提示テキスト:

- - -

個というのが、科学の目から見た幻想かもしれないのに。
「脳・戦争・ナショナリズム(文春新書)」の中での中野信子氏のことばである(p.92)。

ちょうど直前に「密教とマンダラ(頼富本宏)」を読んでいて、その終わり近くで、空海の思想が簡単に紹介されていた。引用する。

p.235~
空海が真言密教の中心教理を表明し、(略)そのダイジェスト版といわれる「秘蔵ホウヤク」に説かれる十住心の体系で(略)、第七の段階(覚心不生心)は、不生不滅の縁起を旗印とする中観派の空の哲学をとくもので、心のみ残っていたそれすらも、高次の立場からは、無自性で空であるとする。(略)第九の段階(極無自性心)は、(略)あたかも万華鏡の世界のように、いっさいの存在は相互に幾重にも妨げなく(重々無礙)融合しあっている。

熱帯の魑魅魍魎の世界、日本国東京の集まる人々の雑踏の中、私という存在は、単なるいっぴきの虫けらにすぎない。虫けらには、その周りにまとわりついた重層的なその存在をたらしめるたの虫けらや無機物によって、そしてその捕食者によっても、虫けらとしてまさにそこに存る。

新幹線で移動している私は、さまざまな価値観を背負った数百人の人間と区別する方法に乏しく、その新幹線は、それを2分15秒間隔で運行させる数多の従業員の努力の結果として、寸分たがわぬ宇宙的な時間の正確さで、私(のような他人と区別がつかないイチ日本人)を家族のいる関西から、職場の東京まで2つの分断された世界観の橋渡しをするのである。

むじょうじんじんみみょうほう
ひゃくせんまんごうなんそうぐう
がこんけんもんとくじゅうじ
がんげにょらいしんじつぎ

私を生かしてくれている周りの存在すべてに感謝をいたします。

- - -

作業指示 1:
記録の最初の行から始め、「just as popular i」を含む行で止めて、その範囲の行をそのまま出力してください。
提示テキストと記録は出典が異なります。

書き起こしたページ内容:
- - -

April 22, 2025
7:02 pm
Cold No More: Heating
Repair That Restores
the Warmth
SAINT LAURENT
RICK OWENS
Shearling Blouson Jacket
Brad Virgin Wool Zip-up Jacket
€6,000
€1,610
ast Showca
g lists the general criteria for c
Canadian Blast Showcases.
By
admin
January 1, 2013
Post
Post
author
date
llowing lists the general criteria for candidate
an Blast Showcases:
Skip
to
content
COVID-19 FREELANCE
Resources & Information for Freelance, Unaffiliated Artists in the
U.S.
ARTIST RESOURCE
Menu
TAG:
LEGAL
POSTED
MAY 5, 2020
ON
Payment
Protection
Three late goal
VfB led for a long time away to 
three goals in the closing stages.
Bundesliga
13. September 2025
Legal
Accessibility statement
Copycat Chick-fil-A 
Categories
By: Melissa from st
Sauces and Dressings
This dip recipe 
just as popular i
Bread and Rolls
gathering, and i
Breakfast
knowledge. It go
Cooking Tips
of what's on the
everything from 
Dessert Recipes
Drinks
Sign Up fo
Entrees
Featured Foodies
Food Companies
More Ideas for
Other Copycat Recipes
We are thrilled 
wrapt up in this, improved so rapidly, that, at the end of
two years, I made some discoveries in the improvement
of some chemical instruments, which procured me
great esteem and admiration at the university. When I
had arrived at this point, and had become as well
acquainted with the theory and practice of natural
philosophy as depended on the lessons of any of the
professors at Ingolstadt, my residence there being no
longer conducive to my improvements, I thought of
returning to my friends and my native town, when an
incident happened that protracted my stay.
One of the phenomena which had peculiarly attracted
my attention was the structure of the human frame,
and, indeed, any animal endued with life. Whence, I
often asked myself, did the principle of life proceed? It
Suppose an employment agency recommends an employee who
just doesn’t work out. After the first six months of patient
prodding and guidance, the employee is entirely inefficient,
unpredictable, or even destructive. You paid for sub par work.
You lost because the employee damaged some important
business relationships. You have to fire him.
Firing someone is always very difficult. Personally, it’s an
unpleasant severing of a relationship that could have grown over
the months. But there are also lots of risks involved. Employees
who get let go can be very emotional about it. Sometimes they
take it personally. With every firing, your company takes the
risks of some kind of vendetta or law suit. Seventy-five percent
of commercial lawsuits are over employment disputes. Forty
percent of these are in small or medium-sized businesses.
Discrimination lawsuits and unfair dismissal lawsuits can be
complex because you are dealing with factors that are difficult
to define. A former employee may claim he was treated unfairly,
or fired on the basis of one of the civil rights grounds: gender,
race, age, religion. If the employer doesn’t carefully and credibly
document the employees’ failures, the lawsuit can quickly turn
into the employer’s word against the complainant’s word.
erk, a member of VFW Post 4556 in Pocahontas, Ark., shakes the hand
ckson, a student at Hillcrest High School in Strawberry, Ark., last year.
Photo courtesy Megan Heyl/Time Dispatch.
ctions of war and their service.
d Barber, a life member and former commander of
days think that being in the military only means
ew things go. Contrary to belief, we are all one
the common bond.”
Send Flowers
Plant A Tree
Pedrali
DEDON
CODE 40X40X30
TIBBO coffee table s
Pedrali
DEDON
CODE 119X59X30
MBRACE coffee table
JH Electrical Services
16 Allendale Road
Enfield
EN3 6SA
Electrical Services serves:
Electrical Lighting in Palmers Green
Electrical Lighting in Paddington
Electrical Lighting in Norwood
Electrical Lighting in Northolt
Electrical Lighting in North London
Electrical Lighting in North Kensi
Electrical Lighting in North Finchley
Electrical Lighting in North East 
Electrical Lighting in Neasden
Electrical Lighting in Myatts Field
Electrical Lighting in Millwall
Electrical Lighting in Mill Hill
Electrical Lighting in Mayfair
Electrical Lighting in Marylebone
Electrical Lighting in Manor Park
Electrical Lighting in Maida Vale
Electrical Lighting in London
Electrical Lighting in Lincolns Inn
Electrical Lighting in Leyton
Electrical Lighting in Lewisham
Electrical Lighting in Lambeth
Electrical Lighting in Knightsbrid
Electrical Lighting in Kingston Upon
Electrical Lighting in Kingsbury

- - -

作業指示 2:
提示テキストによると、新幹線は何分何秒の間隔で運行されていますか。

実行結果 1:
April 22, 2025
7:02 pm
Cold No More: Heating
Repair That Restores
the Warmth
SAINT LAURENT
RICK OWENS
Shearling Blouson Jacket
Brad Virgin Wool Zip-up Jacket
€6,000
€1,610
ast Showca
g lists the general criteria for c
Canadian Blast Showcases.
By
admin
January 1, 2013
Post
Post
author
date
llowing lists the general criteria for candidate
an Blast Showcases:
Skip
to
content
COVID-19 FREELANCE
Resources & Information for Freelance, Unaffiliated Artists in the
U.S.
ARTIST RESOURCE
Menu
TAG:
LEGAL
POSTED
MAY 5, 2020
ON
Payment
Protection
Three late goal
VfB led for a long time away to 
three goals in the closing stages.
Bundesliga
13. September 2025
Legal
Accessibility statement
Copycat Chick-fil-A 
Categories
By: Melissa from st
Sauces and Dressings
This dip recipe 
just as popular i

実行結果 2:
2分15秒間隔です。